D’ici à 2020, la production d’énergie issue de la géothermie devrait être multipliée par 6,  selon les objectifs fixés par le Grenelle de l’environnement. Afin d’y parvenir, un Comité national de la géothermie présidé par Philippe Vesseron, président d’honneur du Bureau de recherches géologiques et minières (BRGM), a été créé en juillet dernier par Jean-Louis Borloo, ex-ministre d’Etat. Ce comité de 35 personnes travaille actuellement à la simplification administrative et à la qualité dans ce secteur, à la formation des personnels, mais aussi à la diffusion de l’information vers chacune des parties intéressées. Un dossier dont s’est désormais emparée Nathalie Kosciusko-Morizet, nouvelle ministre de l’Ecologie, du Développement durable, des Transports et du Logement (MEDDTL). Parmi les moyens utilisés : la relance à grande échelle des programmes de géothermie en Ile-de-France, en Alsace, en Aquitaine, Midi-Pyrénées, et Centre, et l’équipement de 2 millions de foyers en pompes à chaleur.  Soit un investissement total compris entre 15 et 20 milliards d’euros.

* [Données textuelles extraites de la page]:
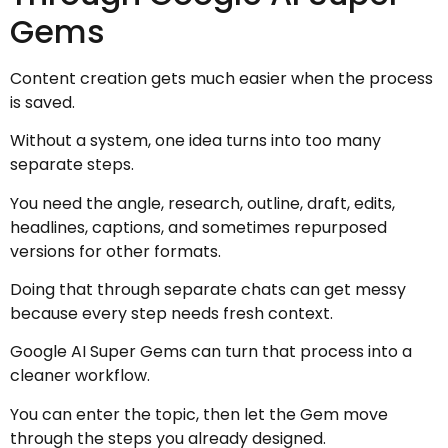
Gems
Content creation gets much easier when the process
is saved.
Without a system, one idea turns into too many
separate steps.
You need the angle, research, outline, draft, edits,
headlines, captions, and sometimes repurposed
versions for other formats.
Doing that through separate chats can get messy
because every step needs fresh context.
Google AI Super Gems can turn that process into a
cleaner workflow.
You can enter the topic, then let the Gem move
through the steps you already designed.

* [CONSIGNE 1]: Changez "messy" en "chaotic" dans les entrées et laissez tout le reste tel quel. Ne reprenez pas les images dans votre réponse.
* [CONSIGNE 2]: Poursuivez le texte sur la géothermie à partir de sa dernière phrase.
Les entrées n'ont aucun lien avec le texte.

* [RÉPONSE 1]:
Gems
Content creation gets much easier when the process
is saved.
Without a system, one idea turns into too many
separate steps.
You need the angle, research, outline, draft, edits,
headlines, captions, and sometimes repurposed
versions for other formats.
Doing that through separate chats can get chaotic
because every step needs fresh context.
Google AI Super Gems can turn that process into a
cleaner workflow.
You can enter the topic, then let the Gem move
through the steps you already designed.

* [RÉPONSE 2]:
Une énergie compétitive

Comment expliquer cet engouement pour une énergie jusqu’alors peu prise en compte ces dernières années ?
Tout d’abord, par la nécessité de maîtriser les émissions de gaz à effet de serre, auxquelles les énergies fossiles «traditionnelles» contribuent pour une large part. Ensuite, du fait de l’épuisement progressif des réserves de ces mêmes énergies qui contribue à les rendre de plus en plus coûteuses.
Le surcoût initial d’une installation géothermique - principalement à cause du coût des forages - par  rapport à une installation au fioul ou au gaz, par exemple, a donc tendance à devenir de moins en moins rédhibitoire pour les copropriétés. D’autant, que la géothermie se révèle particulièrement bon marché à l’usage, les coûts d’exploitation pouvant être divisés par deux ou par trois par rapport à une installation au gaz ou au fioul.
La chaleur contenue dans le sous-sol provenant à 90 % de la désintégration d’éléments radioactifs naturellement présents dans les roches, cette énergie est, en effet, inépuisable à l’échelle humaine et présente partout. Les régions sédimentaires, comme le Bassin parisien, sont toutefois plus propices que d’autres car elles contiennent d’importantes ressources de géothermie basse énergie, propices aux utilisations pour le chauffage collectif.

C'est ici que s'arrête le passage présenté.